Artificial intelligence | Google will offer its Bard chatbot to 180 countries

(Mountain View) The Bard dialoguer open to the general public, online search made more direct and new tools for automated creation: Google inflates its products with generative artificial intelligence (capable of creating content on demand, in everyday language) , lagging behind rival Microsoft.



“We have been primarily an artificial intelligence (AI) company for seven years and we are at a turning point,” said Sundar Pichai, the Californian group’s boss, in front of thousands of people gathered in his amphitheater in Mountain View. .

He highlighted his company’s “bold and responsible” approach during the annual presentation of new products.

On the program, new electronic gadgets, including the first folding smart phone in its Pixel range, the Pixel Fold, which opens into a mini-tablet and will be marketed from 1800 dollars.

But Google was especially expected on the AI ​​front.

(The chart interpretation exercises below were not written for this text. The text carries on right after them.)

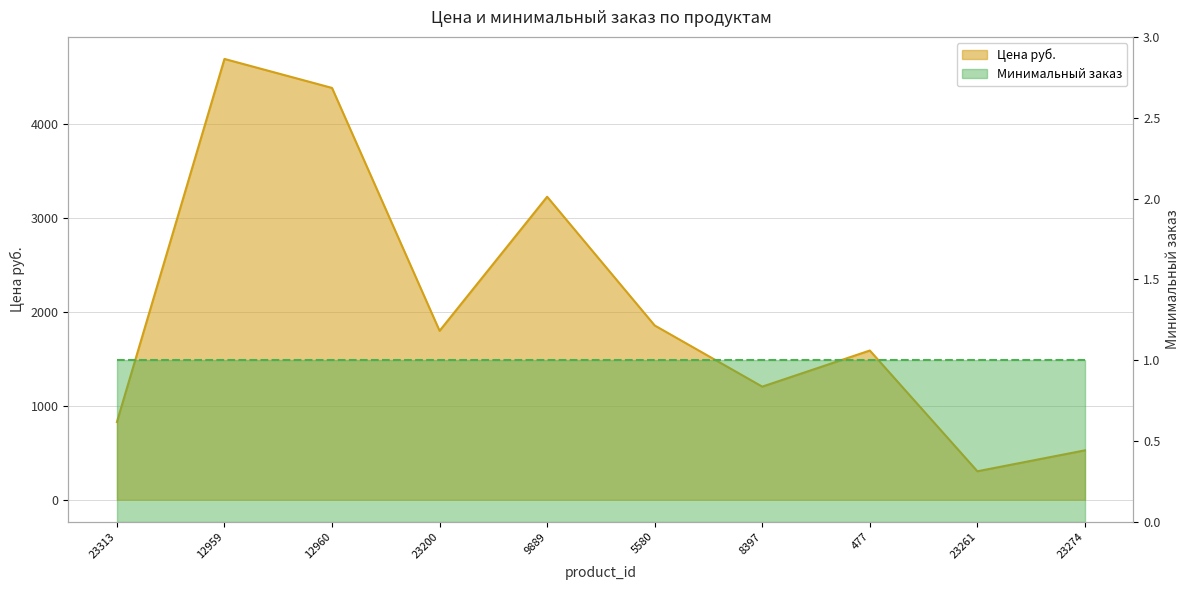

Where is the data nearest to the value 2500?

5580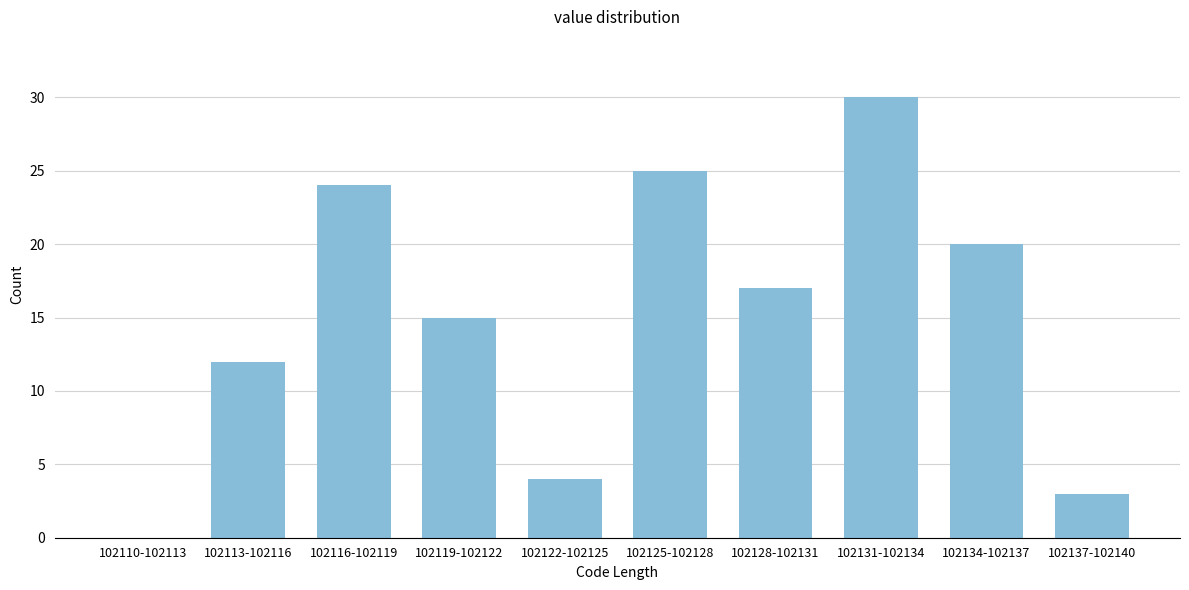

Reading left to right, transcribe all the data shown in this chart.

102110-102113=0	102113-102116=12	102116-102119=24	102119-102122=15	102122-102125=4	102125-102128=25	102128-102131=17	102131-102134=30	102134-102137=20	102137-102140=3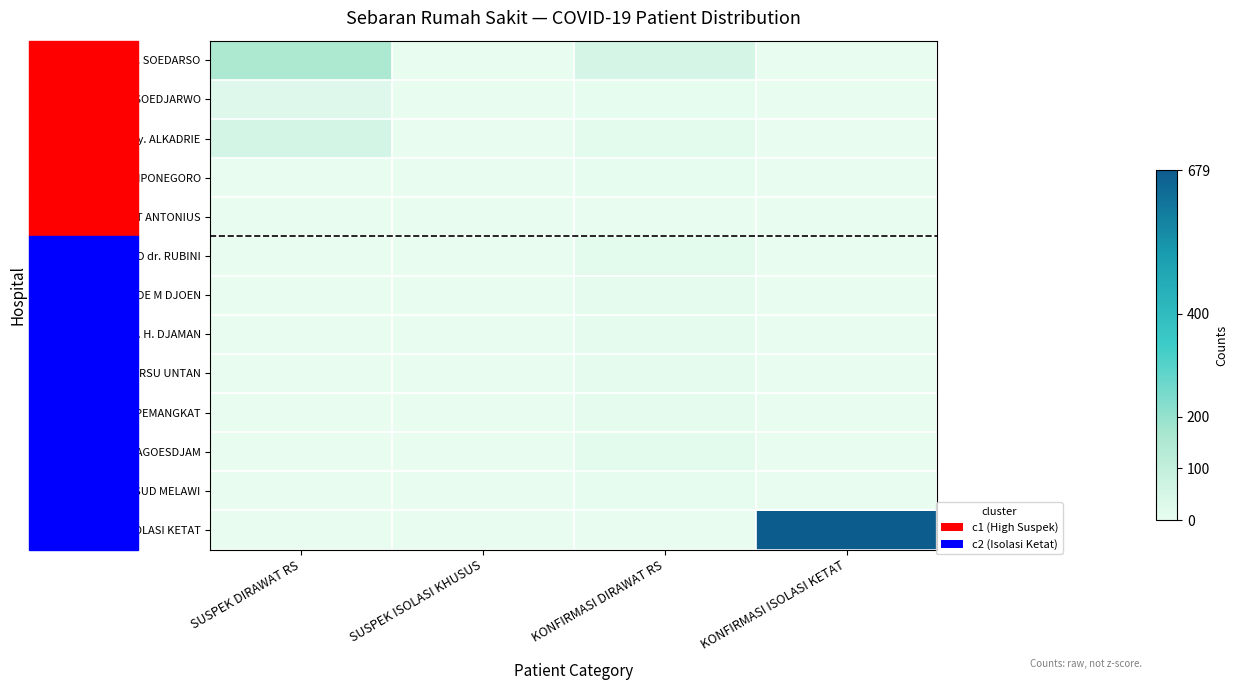

Which has a higher value, SUSPEK ISOLASI KHUSUS or KONFIRMASI ISOLASI KETAT?

SUSPEK ISOLASI KHUSUS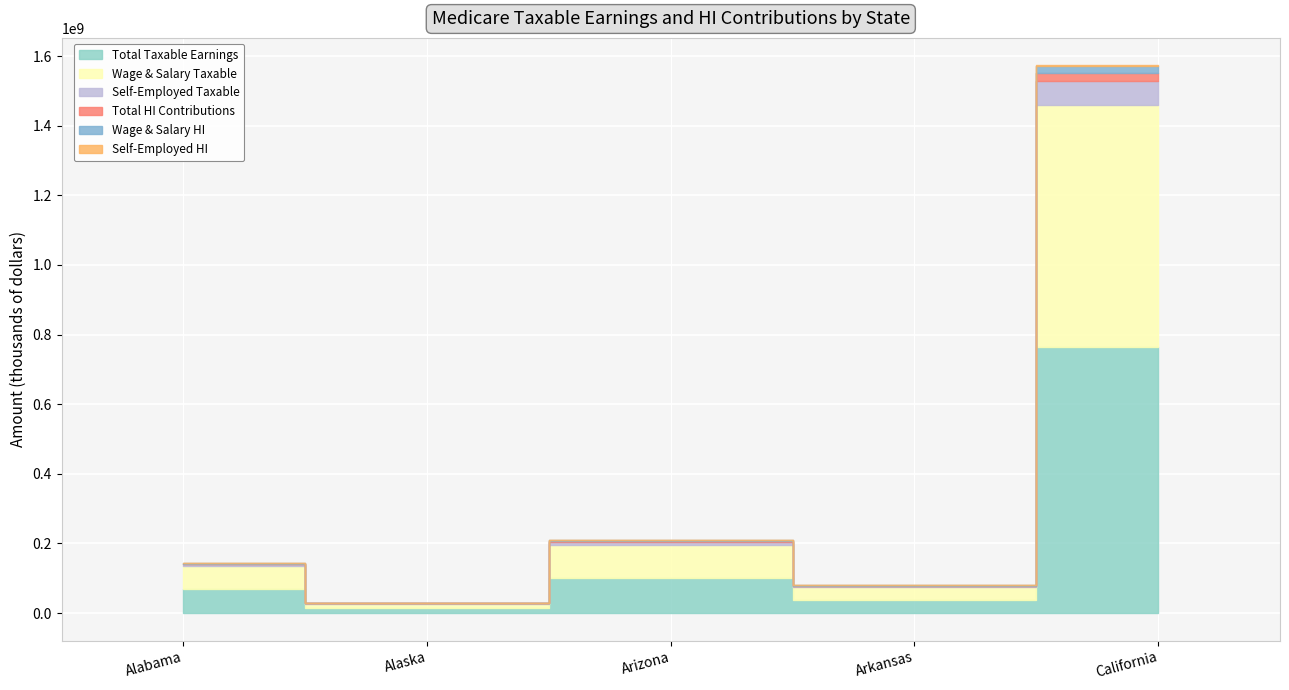

List the labels in order of Wage & Salary Taxable value, largest first.

California, Arizona, Alabama, Arkansas, Alaska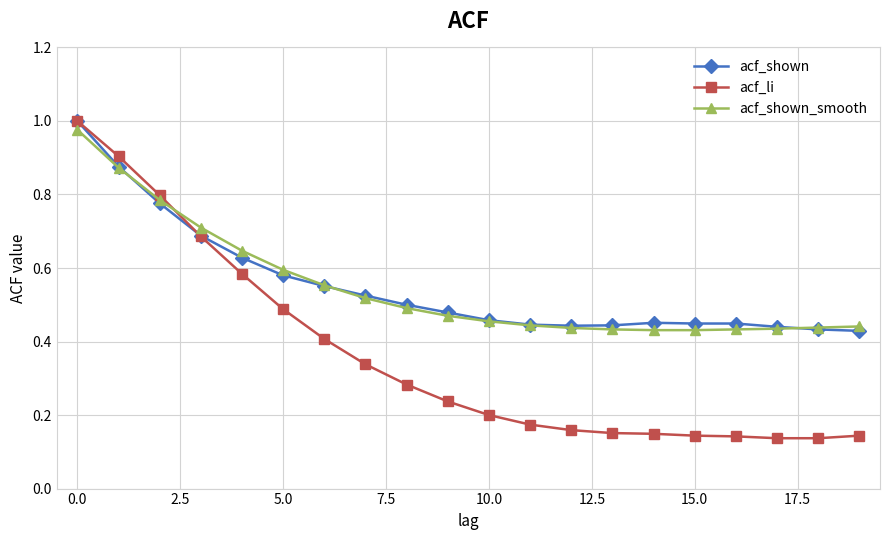

What is the sum of all acf_shown_smooth values?

11.0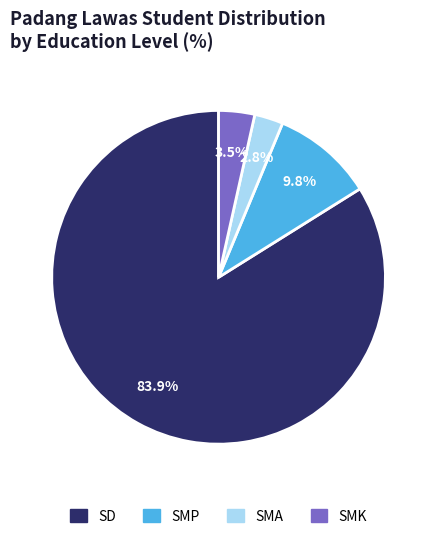

Does any single category account for the majority?

Yes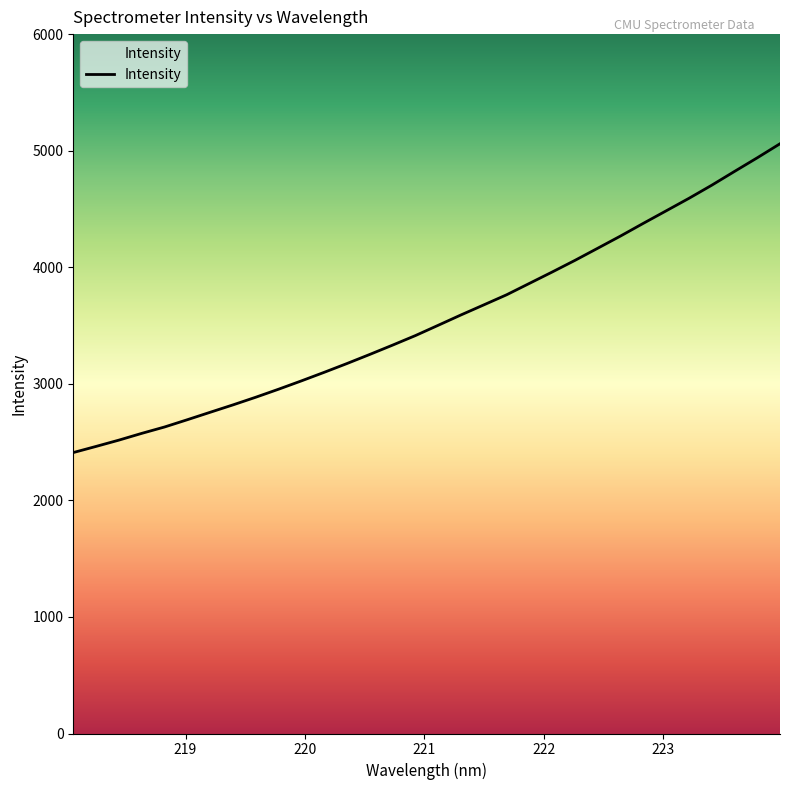

What is the difference between the second highest and minimum values?

2528.6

The release in November of the ChatGPT interface — designed by California-based startup OpenAI, mostly funded by Microsoft — launched a race for generative AI, between exuberant enthusiasm and apocalyptic worries.

Google responded with its own interface, Bard, which opened to the public at the end of March. On Wednesday, the company announced that the chatbot is now available in English in 180 countries.

The dialoguer will soon be able to converse in 40 languages ​​and must become multimedia, that is to say be able to integrate images into the questions of Internet users and into their answers.

Rivalry

The world leader in digital advertising also showed how online search will gradually change, with written answers to Internet users’ questions above the traditional links.

Users will also be able to exchange directly with the interface, to refine their request. The interface will highlight expert advice (specialized sites, blogs) or even links to stores for purchases.

The new Google should arrive in the coming weeks, the company has opened a waiting list on which you must register.

“Google’s expertise in understanding information, combined with generative AI, will once again transform search,” predicted Sundar Pichai.

The Internet giant is also developing Bard extensions, so that users can interact with the robot directly from the Maps mapping application, the Gmail mailbox or the Docs online word processor.

The customers of its cloud computing activity are not forgotten, with tools for companies that want to design their own generative AI-based tools (search, dialoguers, etc.) for their applications, with their own data.

Microsoft recently made similar announcements. The IT firm had already integrated ChatGPT into its Bing search engine and opened it up completely to the general public last week, thus relaunching this hitherto negligible portal compared to Google.

The two competitors compete with ads with a stated goal: that their platforms equipped with generative AI become the preferred personal assistants of users.

” Fascinating ”

Google presented PaLM 2 on Wednesday, the new, more advanced version of its language model, these algorithms trained on mountains of data which make it possible to create conversational robots like ChatGPT or Bard.

“It has allowed a lot of improvements in Bard over the past two months, in terms of math, logic, reasoning skills and even coding and correcting code,” said product manager Jack Krawczyk during a conference of press.

“We are at a fascinating time when the gap between human imagination and the capabilities of technology is rapidly closing,” he added.

But the prowess of Silicon Valley worries, especially since OpenAI launched in March GPT-4, a “great multimedia model […] perform as well as humans in many professional and academic contexts”.

The boss of the company, Sam Altman, explained that he is working towards so-called “general” artificial intelligence, that is to say programs with human cognitive abilities.

Many experts have since aired their fears, from misinformation to replacing jobs, going so far as to call for a six-month break from research.

Geoffrey Hinton, a former Google computer scientist considered one of the founding fathers of AI, said on May 3 that the “existential threat” that AI posed to humanity was “serious and close”, during a roundtable organized by the Massachusetts Institute of Technology (MIT).